#### WHAT YOU WILL DO
If a line holds the word "shoulder", copy it from the entries.

═══

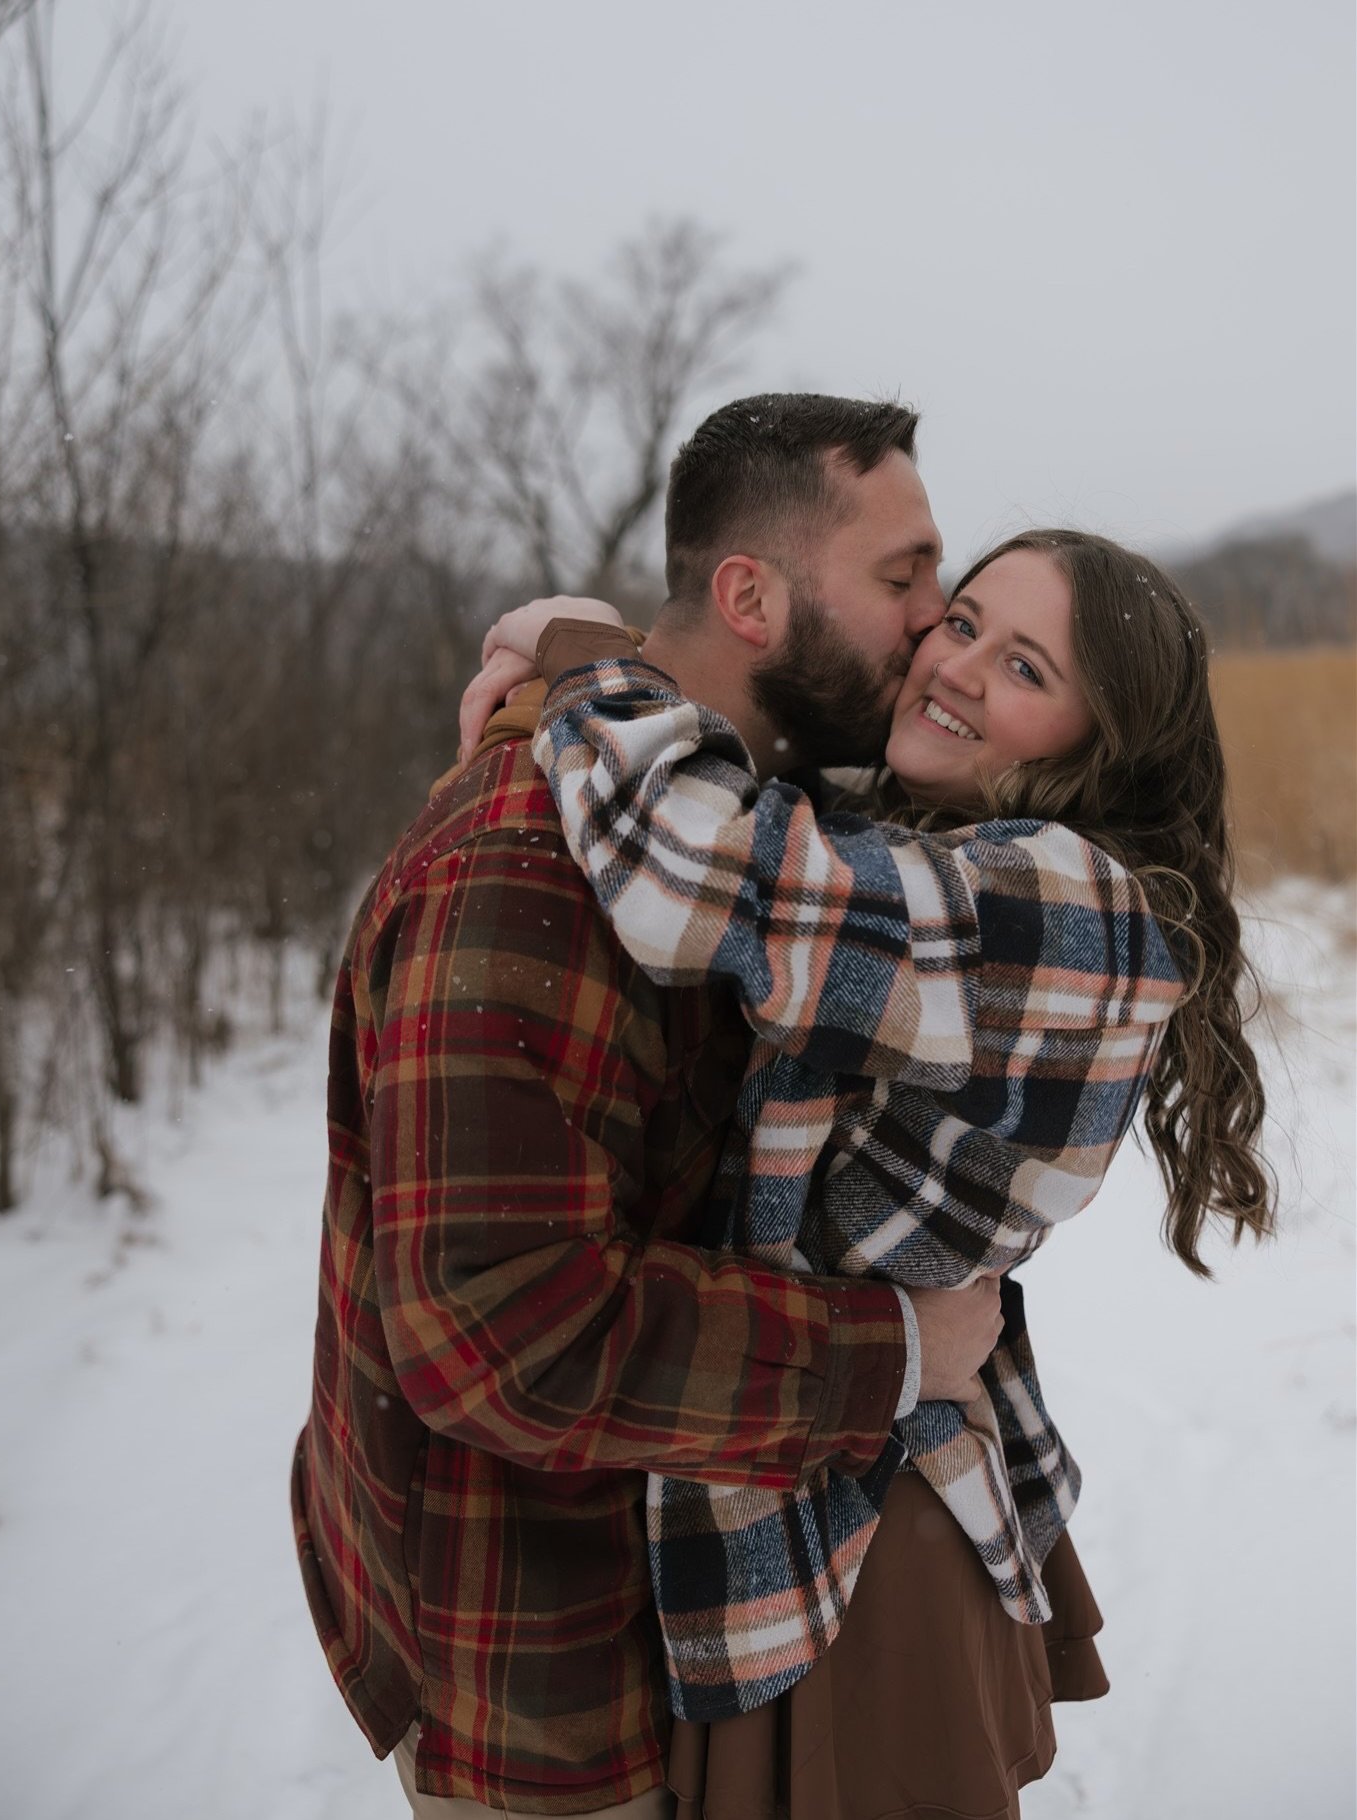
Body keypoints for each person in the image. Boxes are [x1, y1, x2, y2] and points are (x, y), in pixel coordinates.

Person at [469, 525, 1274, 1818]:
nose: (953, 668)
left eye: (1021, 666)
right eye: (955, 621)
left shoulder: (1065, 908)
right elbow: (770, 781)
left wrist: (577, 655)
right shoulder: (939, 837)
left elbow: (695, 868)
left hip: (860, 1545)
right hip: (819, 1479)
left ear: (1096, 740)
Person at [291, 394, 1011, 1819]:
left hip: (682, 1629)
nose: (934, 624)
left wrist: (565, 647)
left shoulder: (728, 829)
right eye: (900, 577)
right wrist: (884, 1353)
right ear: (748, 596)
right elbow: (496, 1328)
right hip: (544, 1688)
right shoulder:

═══

#### OUTPUT
left shoulder: (1065, 908)
right shoulder: (939, 837)
left shoulder: (728, 829)
right shoulder:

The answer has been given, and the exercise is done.